** EXERCISE AIM **
Every line of the data is to be retyped exactly.

[[ EXERCISE DATA open ]]

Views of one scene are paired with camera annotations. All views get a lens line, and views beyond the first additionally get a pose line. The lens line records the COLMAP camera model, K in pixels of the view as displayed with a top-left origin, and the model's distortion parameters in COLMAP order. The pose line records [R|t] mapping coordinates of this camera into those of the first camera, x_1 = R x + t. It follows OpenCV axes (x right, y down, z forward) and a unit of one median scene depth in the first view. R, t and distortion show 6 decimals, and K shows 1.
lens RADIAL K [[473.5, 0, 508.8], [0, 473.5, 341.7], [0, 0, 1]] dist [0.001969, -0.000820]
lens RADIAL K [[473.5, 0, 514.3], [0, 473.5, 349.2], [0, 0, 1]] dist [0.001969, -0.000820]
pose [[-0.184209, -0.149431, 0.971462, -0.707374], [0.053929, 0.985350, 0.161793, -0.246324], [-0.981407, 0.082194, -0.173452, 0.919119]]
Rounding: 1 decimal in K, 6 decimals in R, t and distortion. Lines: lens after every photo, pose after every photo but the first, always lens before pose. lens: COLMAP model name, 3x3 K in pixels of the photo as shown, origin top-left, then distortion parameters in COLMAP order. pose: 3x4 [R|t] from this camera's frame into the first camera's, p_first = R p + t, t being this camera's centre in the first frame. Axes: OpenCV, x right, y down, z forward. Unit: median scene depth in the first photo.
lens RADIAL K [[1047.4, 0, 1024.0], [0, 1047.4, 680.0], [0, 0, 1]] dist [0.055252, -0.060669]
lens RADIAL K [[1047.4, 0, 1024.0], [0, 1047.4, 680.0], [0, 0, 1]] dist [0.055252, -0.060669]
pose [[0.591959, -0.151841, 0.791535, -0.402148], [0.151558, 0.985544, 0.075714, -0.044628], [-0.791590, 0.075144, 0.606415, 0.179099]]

[[ EXERCISE DATA closed ]]

** WORKED SOLUTION **
Views of one scene are paired with camera annotations. All views get a lens line, and views beyond the first additionally get a pose line. The lens line records the COLMAP camera model, K in pixels of the view as displayed with a top-left origin, and the model's distortion parameters in COLMAP order. The pose line records [R|t] mapping coordinates of this camera into those of the first camera, x_1 = R x + t. It follows OpenCV axes (x right, y down, z forward) and a unit of one median scene depth in the first view. R, t and distortion show 6 decimals, and K shows 1.
lens RADIAL K [[473.5, 0, 508.8], [0, 473.5, 341.7], [0, 0, 1]] dist [0.001969, -0.000820]
lens RADIAL K [[473.5, 0, 514.3], [0, 473.5, 349.2], [0, 0, 1]] dist [0.001969, -0.000820]
pose [[-0.184209, -0.149431, 0.971462, -0.707374], [0.053929, 0.985350, 0.161793, -0.246324], [-0.981407, 0.082194, -0.173452, 0.919119]]
Rounding: 1 decimal in K, 6 decimals in R, t and distortion. Lines: lens after every photo, pose after every photo but the first, always lens before pose. lens: COLMAP model name, 3x3 K in pixels of the photo as shown, origin top-left, then distortion parameters in COLMAP order. pose: 3x4 [R|t] from this camera's frame into the first camera's, p_first = R p + t, t being this camera's centre in the first frame. Axes: OpenCV, x right, y down, z forward. Unit: median scene depth in the first photo.
lens RADIAL K [[1047.4, 0, 1024.0], [0, 1047.4, 680.0], [0, 0, 1]] dist [0.055252, -0.060669]
lens RADIAL K [[1047.4, 0, 1024.0], [0, 1047.4, 680.0], [0, 0, 1]] dist [0.055252, -0.060669]
pose [[0.591959, -0.151841, 0.791535, -0.402148], [0.151558, 0.985544, 0.075714, -0.044628], [-0.791590, 0.075144, 0.606415, 0.179099]]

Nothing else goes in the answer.